■ Goal of the exercise ■
Restate word for word only the lines from the one with "Sécurité en ligne" through the end of the records; no pictures belong in the copy.

■ Records to process ■
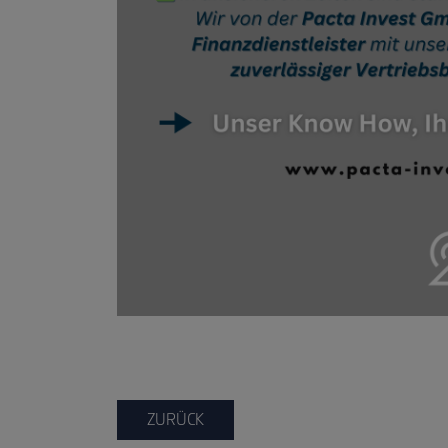
ZURÜCK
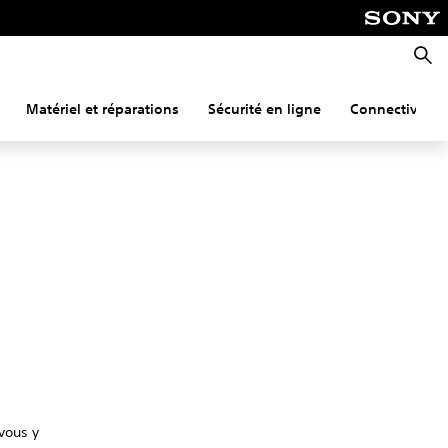
Reche
Matériel et réparations
Sécurité en ligne
Connectivité
vous y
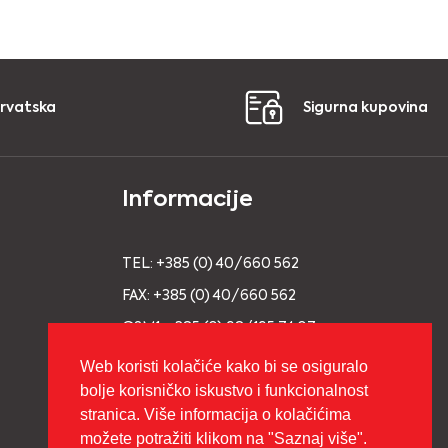
Hrvatska
Sigurna kupovina
Informacije
TEL: +385 (0) 40/660 562
FAX: +385 (0) 40/660 562
GSM1: +385 (0) 98/195 74 07
GSM2: +385 (0) 98/93 91 695
Web koristi kolačiće kako bi se osiguralo
bolje korisničko iskustvo i funkcionalnost
E-MAIL: info@vage-bukovic.hr
stranica. Više informacija o kolačićima
možete potražiti klikom na "Saznaj više".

■ Written solution ■
Sécurité en ligne
Connectivité
vous y
Hrvatska
Sigurna kupovina
Informacije
TEL: +385 (0) 40/660 562
FAX: +385 (0) 40/660 562
GSM1: +385 (0) 98/195 74 07
GSM2: +385 (0) 98/93 91 695
Web koristi kolačiće kako bi se osiguralo
bolje korisničko iskustvo i funkcionalnost
E-MAIL: info@vage-bukovic.hr
stranica. Više informacija o kolačićima
možete potražiti klikom na "Saznaj više".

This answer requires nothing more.